Task instructions
Everything in the listing below must be reproduced exactly, apart from its images.

Exercise data
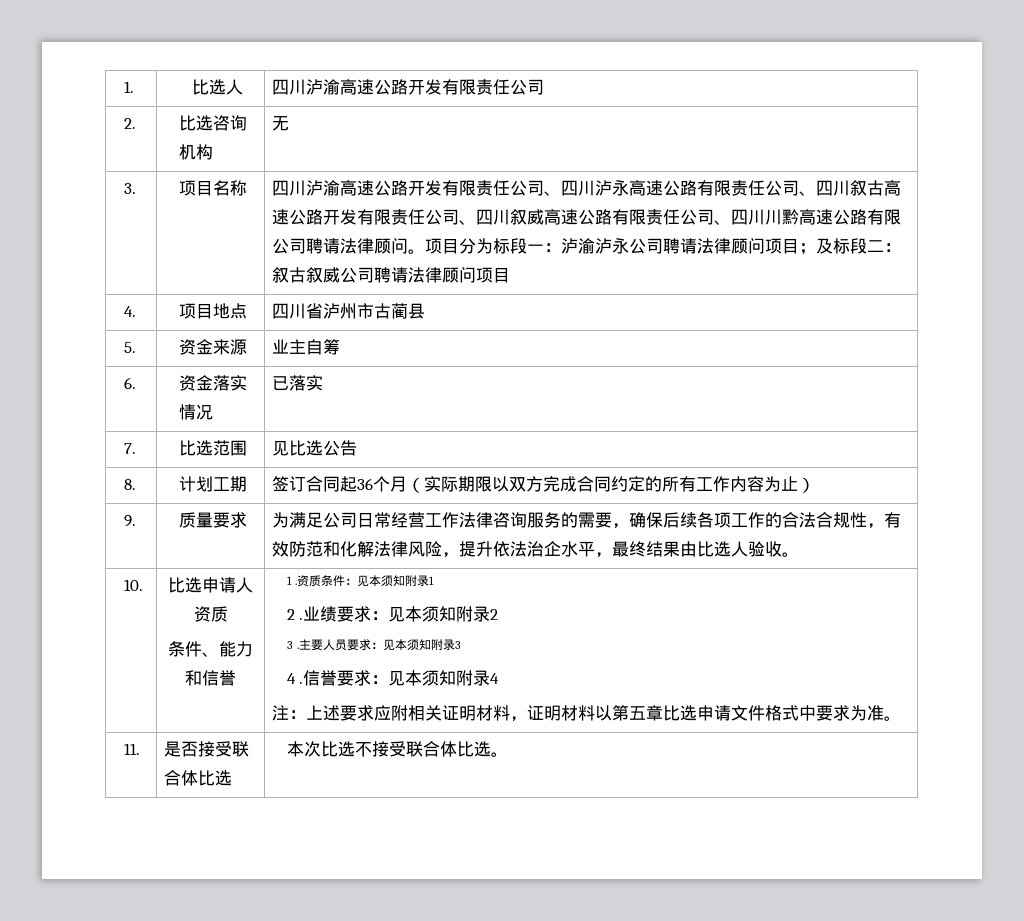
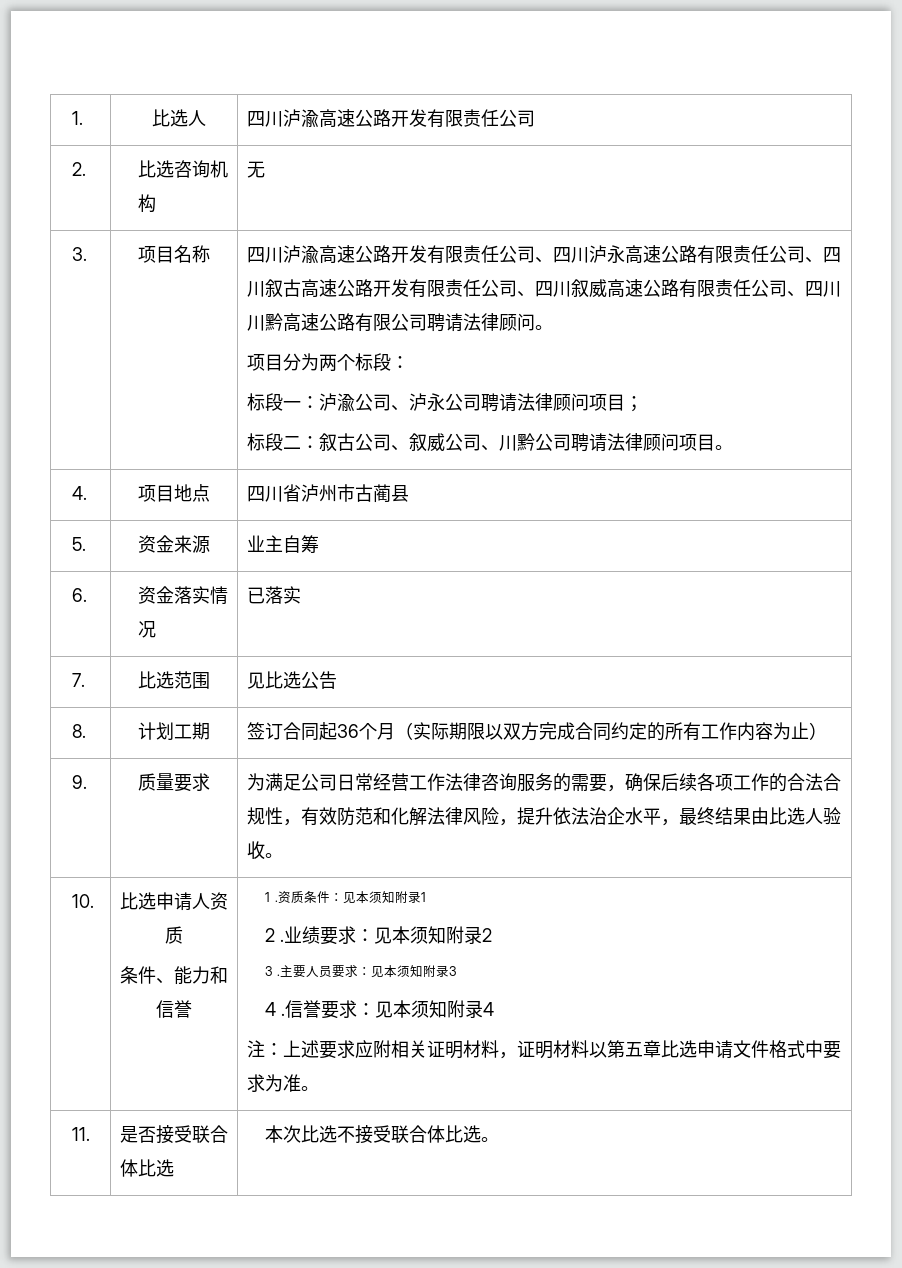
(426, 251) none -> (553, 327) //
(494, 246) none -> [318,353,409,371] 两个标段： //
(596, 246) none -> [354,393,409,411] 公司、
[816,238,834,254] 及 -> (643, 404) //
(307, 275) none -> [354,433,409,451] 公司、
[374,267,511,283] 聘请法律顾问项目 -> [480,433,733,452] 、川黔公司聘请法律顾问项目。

Response area
(426, 251) none -> (553, 327) //
(494, 246) none -> [318,353,409,371] 两个标段： //
(596, 246) none -> [354,393,409,411] 公司、
[816,238,834,254] 及 -> (643, 404) //
(307, 275) none -> [354,433,409,451] 公司、
[374,267,511,283] 聘请法律顾问项目 -> [480,433,733,452] 、川黔公司聘请法律顾问项目。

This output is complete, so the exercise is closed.